Alors mettons-nous d'accord, est-ce que je jette la boîte dans l'océan en espérant qu'elle vous parviendra ? Est-ce tellement cher à transporter dans un avion ? Je pensais la donner à un ami à qui vous avez payé le voyage. Il vous les aurait apportées volontiers, ces 743 354 voix. Le sourire en prime.
Je veux voter, messieurs, dames. Je veux déposer ce satané bout de papier dans une boîte et je veux qu'il vienne modifier les chiffres et les résultats. Je veux que ma voix renverse la balance, qu'elle accorde la victoire à l'un plutôt qu'à l'autre. Je veux que mon choix bouscule vos petits calculs. Je veux que ma voix chamboule ces élections. Je veux mon bout de papier, mon bout de papier à moi. Qu'il vienne modifier la face du pays. Réduire les espoirs des uns, ériger les rêves des autres.
Je veux que ma voix soit comptée depuis Paris, comme le jeune Zimbabwéen et l'adulte irakien et la grand-mère indonésienne. Alors, messieurs, dames, est-ce que je vous l'envoie par courrier ? Est-ce que je vous la communique par téléphone ? Dois-je la remettre à l'ambassade ? Ou est-ce que vous avez une adresse électronique, messieurs les législateurs ? Hotmail garde mieux les secrets que les voiles de vote de mon pays.
Mon pays. Mon pays à moi. Mon pays où je reviendrai et de la politique duquel j'ai le droit de décider, à la vie duquel j'ai le droit de participer. Où je reviendrai une fois pour toutes pour vous demander poliment d'aller au diable.
Et au nom des 743 354 immigrés amers et larmes aux yeux. Au nom de ces 743 354 à qui vos lois indiquent jour après jour la voie de l'apatride. Au nom des voix des 743 354 Libanais qui regardent leur pays et ne peuvent le frôler que du regard, à qui ils ne peuvent que penser, à qui ils envoient tant sans jamais rien recevoir. Au nom de ces 743 354 désillusionnés : si vous ne voulez pas de nos voix, alors nous ne voulons pas de la vôtre.

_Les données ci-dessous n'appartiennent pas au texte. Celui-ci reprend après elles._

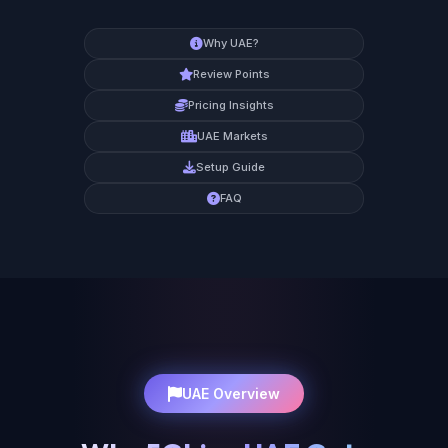
Why UAE?
Review Points
Pricing Insights
UAE Markets
Setup Guide
FAQ
UAE Overview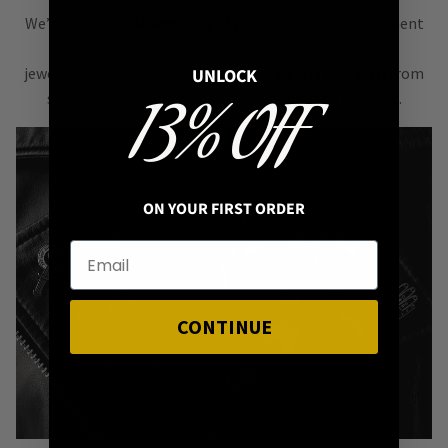
We’re all about
alternative style
, curating an assortment
of bold, versatile
jewellery & accessories that are easy
to mix & match
from
UNLOCK
season to season, from one killer outfit to the next.
13% OFF
ON YOUR FIRST ORDER
CONTINUE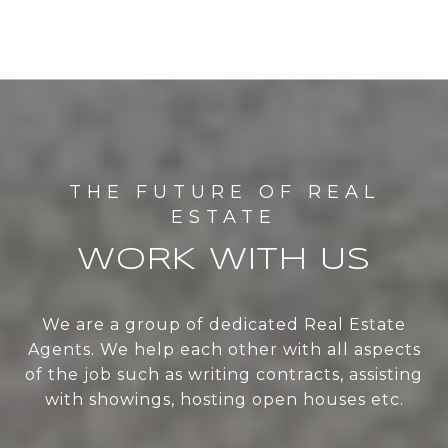
WORK WITH US
We are a group of dedicated Real Estate
Agents. We help each other with all aspects
of the job such as writing contracts, assisting
with showings, hosting open houses etc.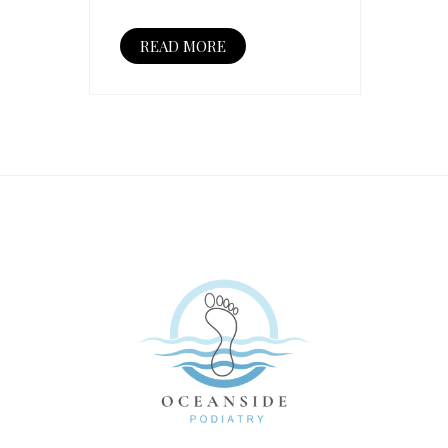
READ MORE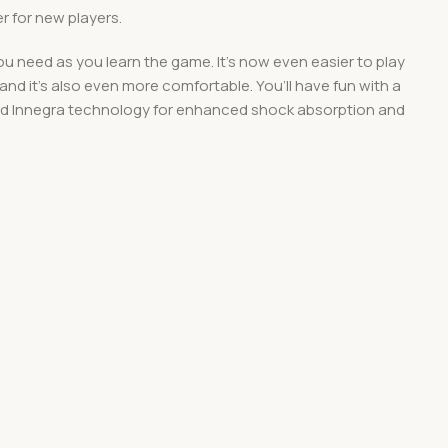
r for new players.
u need as you learn the game. It’s now even easier to play
 and it’s also even more comfortable. You’ll have fun with a
, and Innegra technology for enhanced shock absorption and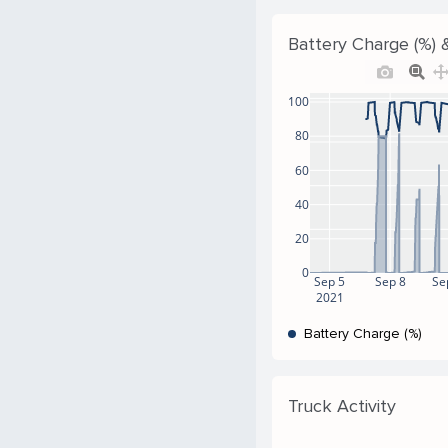
Battery Charge (%) &
100
80
60
40
20
0
Sep 5
Sep 8
Se
2021
Battery Charge (%)
Truck Activity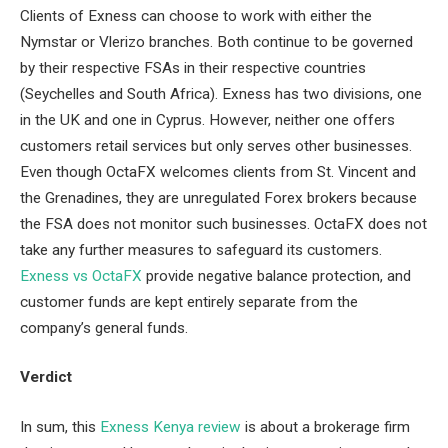
Clients of Exness can choose to work with either the
Nymstar or Vlerizo branches. Both continue to be governed
by their respective FSAs in their respective countries
(Seychelles and South Africa). Exness has two divisions, one
in the UK and one in Cyprus. However, neither one offers
customers retail services but only serves other businesses.
Even though OctaFX welcomes clients from St. Vincent and
the Grenadines, they are unregulated Forex brokers because
the FSA does not monitor such businesses. OctaFX does not
take any further measures to safeguard its customers.
Exness vs OctaFX
provide negative balance protection, and
customer funds are kept entirely separate from the
company’s general funds.
Verdict
In sum, this
Exness Kenya review
is about a brokerage firm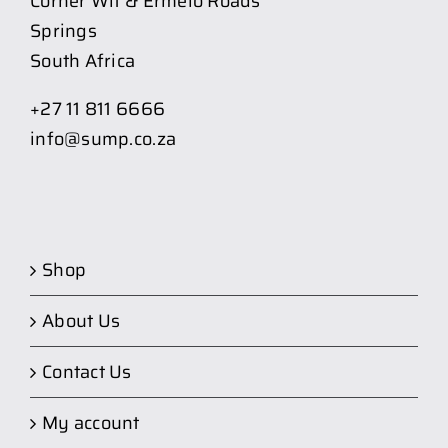
Corner Wit & Ermelo Roads
Springs
South Africa
+27 11 811 6666
info@sump.co.za
Shop
About Us
Contact Us
My account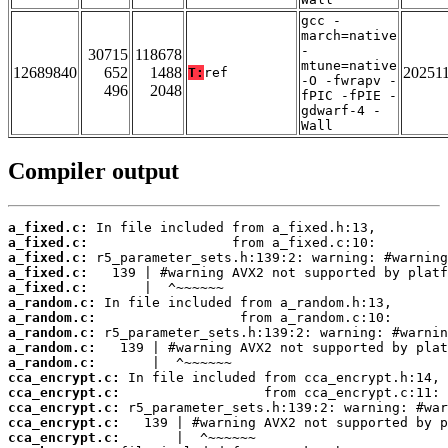
gcc -
march=native
-
30715
118678
mtune=native
12689840
652
1488
20251
T:
ref
-O -fwrapv -
496
2048
fPIC -fPIE -
gdwarf-4 -
Wall
Compiler output
a_fixed.c:
a_fixed.c:
a_fixed.c:
a_fixed.c:
a_fixed.c:
a_random.c:
a_random.c:
a_random.c:
a_random.c:
a_random.c:
cca_encrypt.c:
cca_encrypt.c:
cca_encrypt.c:
cca_encrypt.c:
cca_encrypt.c: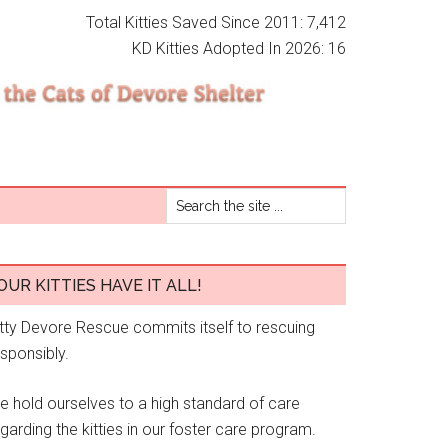
Total Kitties Saved Since 2011: 7,412
KD Kitties Adopted In 2026: 16
OUR KITTIES HAVE IT ALL!
itty Devore Rescue commits itself to rescuing
esponsibly.
e hold ourselves to a high standard of care
garding the kitties in our foster care program.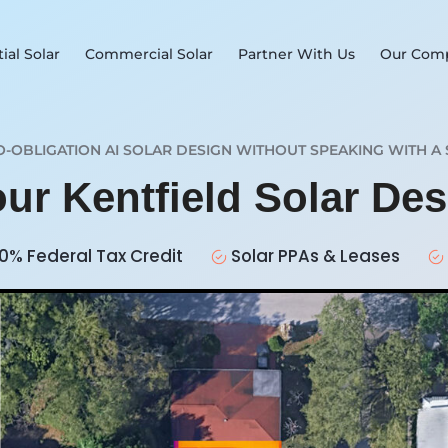
ial Solar
Commercial Solar
Partner With Us
Our Com
O-OBLIGATION AI SOLAR DESIGN WITHOUT SPEAKING WITH A 
our Kentfield Solar De
0% Federal Tax Credit
Solar PPAs & Leases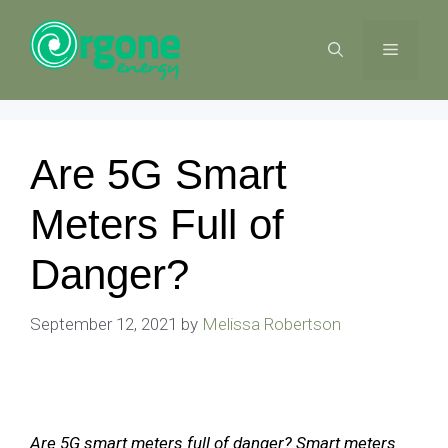
Skip
to
MENU
content
Are 5G Smart
Meters Full of
Danger?
September 12, 2021
by
Melissa Robertson
Are 5G smart meters full of danger? Smart meters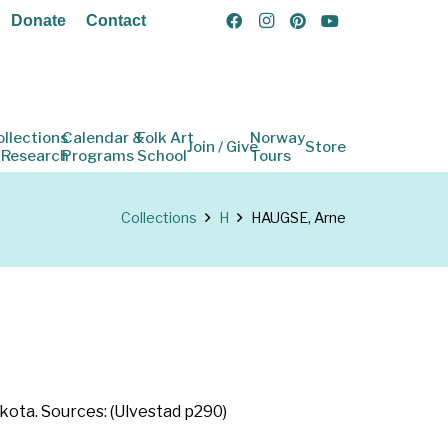
Donate
Contact
ollections
Calendar &
Folk Art
Norway
Join / Give
Store
 Research
Programs
School
Tours
Collections
H
HAUGSE, Arne
kota. Sources: (Ulvestad p290)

Et le papier, je vous l'envoie malgré tout, messieurs, ce bout de papier que vous ne prendrez pas en compte. Vous pourrez malgré tout tenir avec vos coupes de champagne ou vous sécher les larmes des yeux. Parce que mon papier est blanc, chères petites âmes. Blanc comme le mont Sannine qui vous regarde avec dédain, blanc comme le fond blanc du drapeau libanais après la chute de l'Empire ottoman. Mon drapeau blanc que vous n'avez cessé de teindre de rouge depuis 40 ans.